**Brief**
From the data below, set down exactly the lines between the one holding "a créé au fil du temps une interface dynami" and the one holding "dari 5,6 ppm dan pH 7,2 – 7,7.", inclusive, and no others.

[Saved data entries]
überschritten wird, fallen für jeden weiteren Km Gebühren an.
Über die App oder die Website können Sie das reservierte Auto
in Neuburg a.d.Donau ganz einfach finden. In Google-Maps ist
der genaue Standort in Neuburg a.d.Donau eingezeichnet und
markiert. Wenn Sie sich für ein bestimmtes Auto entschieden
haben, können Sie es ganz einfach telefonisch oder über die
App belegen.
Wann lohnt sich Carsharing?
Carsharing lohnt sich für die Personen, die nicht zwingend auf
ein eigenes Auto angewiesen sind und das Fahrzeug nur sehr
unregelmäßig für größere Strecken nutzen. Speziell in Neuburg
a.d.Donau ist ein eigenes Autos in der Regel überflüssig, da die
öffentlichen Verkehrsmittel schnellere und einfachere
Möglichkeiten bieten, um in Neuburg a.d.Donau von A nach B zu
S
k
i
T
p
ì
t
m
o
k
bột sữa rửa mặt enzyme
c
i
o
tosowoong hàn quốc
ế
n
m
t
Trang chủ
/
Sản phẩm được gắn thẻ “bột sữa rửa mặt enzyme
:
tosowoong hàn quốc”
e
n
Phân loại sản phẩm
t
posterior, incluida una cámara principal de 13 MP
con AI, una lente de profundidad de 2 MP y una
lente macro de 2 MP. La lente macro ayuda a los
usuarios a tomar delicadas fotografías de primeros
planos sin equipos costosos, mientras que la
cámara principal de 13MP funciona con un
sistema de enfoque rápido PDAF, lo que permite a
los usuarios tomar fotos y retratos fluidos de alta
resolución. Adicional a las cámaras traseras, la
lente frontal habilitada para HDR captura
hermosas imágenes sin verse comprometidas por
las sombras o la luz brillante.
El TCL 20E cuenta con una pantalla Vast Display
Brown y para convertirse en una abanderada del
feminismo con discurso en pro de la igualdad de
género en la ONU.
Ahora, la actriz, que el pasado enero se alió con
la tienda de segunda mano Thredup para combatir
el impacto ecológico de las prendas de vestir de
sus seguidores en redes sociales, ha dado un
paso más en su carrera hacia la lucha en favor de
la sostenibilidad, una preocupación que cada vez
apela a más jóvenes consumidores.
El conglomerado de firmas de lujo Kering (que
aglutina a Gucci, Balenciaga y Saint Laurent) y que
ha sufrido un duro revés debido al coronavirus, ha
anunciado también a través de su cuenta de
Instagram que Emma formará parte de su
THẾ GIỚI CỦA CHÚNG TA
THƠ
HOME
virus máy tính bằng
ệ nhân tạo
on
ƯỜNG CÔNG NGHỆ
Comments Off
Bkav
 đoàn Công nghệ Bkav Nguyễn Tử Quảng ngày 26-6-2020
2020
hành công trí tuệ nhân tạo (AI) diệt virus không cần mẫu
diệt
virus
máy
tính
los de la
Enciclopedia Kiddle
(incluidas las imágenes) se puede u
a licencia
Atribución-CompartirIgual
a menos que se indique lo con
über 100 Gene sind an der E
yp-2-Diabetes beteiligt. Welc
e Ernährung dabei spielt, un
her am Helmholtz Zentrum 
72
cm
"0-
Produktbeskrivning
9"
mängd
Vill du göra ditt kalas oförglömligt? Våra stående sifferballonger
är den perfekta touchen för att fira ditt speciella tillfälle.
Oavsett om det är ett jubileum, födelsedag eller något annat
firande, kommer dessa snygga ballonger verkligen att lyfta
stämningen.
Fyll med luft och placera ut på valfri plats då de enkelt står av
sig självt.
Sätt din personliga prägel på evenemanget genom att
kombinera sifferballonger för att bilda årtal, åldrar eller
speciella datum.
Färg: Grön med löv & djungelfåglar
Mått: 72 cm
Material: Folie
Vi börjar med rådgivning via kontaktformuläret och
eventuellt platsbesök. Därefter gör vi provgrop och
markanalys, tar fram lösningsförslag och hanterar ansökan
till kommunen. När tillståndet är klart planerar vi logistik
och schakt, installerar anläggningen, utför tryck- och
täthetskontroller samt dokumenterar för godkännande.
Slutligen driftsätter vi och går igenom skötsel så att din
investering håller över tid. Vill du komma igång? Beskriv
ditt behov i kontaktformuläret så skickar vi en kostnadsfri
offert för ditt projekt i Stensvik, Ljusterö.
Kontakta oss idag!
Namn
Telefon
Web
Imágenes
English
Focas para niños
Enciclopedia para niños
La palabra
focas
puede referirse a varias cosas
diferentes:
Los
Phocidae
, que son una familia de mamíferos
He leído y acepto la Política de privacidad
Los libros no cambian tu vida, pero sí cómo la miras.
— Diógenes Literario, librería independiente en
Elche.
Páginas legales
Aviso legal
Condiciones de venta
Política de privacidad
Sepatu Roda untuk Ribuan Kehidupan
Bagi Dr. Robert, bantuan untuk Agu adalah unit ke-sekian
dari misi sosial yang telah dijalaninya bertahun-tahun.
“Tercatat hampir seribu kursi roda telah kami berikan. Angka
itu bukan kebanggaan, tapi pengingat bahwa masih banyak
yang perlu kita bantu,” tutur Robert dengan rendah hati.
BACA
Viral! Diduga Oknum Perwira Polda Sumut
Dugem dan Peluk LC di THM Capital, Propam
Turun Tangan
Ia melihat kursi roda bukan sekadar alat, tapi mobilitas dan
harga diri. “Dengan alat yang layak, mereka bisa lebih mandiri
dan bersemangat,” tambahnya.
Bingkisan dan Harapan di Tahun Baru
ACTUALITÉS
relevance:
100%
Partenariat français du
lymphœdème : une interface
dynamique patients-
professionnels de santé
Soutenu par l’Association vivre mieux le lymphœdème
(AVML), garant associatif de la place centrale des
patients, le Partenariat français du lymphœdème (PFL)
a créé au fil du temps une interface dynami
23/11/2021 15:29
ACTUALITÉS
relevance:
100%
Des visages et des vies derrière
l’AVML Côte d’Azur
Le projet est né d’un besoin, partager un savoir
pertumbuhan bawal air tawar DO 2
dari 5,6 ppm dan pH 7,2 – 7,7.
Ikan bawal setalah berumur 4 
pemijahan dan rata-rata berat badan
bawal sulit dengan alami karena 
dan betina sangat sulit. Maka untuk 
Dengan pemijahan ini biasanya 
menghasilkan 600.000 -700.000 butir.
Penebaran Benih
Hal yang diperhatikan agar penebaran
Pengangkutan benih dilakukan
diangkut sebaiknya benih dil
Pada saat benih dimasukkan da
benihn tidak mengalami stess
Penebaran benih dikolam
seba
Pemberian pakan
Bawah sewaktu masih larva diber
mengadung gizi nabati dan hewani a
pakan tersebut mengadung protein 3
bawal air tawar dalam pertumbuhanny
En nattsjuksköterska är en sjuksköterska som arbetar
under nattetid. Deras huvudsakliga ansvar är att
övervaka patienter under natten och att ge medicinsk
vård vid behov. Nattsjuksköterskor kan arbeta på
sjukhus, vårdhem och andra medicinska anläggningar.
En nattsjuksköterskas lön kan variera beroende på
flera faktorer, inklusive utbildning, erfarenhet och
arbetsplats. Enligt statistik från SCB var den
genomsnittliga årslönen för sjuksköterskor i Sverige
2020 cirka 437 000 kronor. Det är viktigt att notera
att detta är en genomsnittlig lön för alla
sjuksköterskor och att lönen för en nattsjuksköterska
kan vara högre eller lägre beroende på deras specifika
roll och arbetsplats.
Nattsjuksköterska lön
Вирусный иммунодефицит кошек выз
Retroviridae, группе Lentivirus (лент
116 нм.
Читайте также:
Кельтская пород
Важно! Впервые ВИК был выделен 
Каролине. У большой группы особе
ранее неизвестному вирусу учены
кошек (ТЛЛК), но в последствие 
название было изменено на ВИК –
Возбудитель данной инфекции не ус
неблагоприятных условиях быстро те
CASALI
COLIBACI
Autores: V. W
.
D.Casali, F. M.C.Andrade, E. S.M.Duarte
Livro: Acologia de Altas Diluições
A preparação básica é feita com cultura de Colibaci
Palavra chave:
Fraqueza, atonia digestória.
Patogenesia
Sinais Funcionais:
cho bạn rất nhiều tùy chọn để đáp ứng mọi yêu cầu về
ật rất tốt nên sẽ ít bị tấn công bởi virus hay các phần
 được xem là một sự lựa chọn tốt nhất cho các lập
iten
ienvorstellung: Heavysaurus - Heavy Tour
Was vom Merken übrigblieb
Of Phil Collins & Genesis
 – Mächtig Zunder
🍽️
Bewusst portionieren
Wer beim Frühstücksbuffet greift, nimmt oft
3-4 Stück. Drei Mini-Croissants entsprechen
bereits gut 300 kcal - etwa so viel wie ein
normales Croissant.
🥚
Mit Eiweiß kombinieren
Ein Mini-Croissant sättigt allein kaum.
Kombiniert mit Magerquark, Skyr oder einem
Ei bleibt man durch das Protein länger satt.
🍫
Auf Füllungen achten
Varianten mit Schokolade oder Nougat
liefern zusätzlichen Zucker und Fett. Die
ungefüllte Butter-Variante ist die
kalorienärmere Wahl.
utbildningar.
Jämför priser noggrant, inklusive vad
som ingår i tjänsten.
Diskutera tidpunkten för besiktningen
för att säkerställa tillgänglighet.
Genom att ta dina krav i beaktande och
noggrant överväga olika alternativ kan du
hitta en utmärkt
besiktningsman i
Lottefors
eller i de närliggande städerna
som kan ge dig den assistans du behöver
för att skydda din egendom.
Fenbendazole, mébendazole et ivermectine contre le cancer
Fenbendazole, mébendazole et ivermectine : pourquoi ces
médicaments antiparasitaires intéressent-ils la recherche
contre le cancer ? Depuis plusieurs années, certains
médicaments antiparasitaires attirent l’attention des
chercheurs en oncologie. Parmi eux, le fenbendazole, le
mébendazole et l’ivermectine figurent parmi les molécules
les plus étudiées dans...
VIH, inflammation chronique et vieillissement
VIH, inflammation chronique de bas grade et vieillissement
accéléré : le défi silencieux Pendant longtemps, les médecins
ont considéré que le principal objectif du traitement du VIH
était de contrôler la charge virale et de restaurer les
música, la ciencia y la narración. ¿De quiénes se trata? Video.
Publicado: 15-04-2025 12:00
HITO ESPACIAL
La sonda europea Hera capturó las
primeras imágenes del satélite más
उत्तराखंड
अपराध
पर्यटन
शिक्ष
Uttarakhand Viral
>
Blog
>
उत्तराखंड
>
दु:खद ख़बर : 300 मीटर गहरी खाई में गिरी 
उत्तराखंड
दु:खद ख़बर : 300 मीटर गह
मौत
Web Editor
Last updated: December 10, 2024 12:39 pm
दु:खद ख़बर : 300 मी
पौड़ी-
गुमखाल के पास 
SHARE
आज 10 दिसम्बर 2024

**Your solution**
a créé au fil du temps une interface dynami
23/11/2021 15:29
ACTUALITÉS
relevance:
100%
Des visages et des vies derrière
l’AVML Côte d’Azur
Le projet est né d’un besoin, partager un savoir
pertumbuhan bawal air tawar DO 2
dari 5,6 ppm dan pH 7,2 – 7,7.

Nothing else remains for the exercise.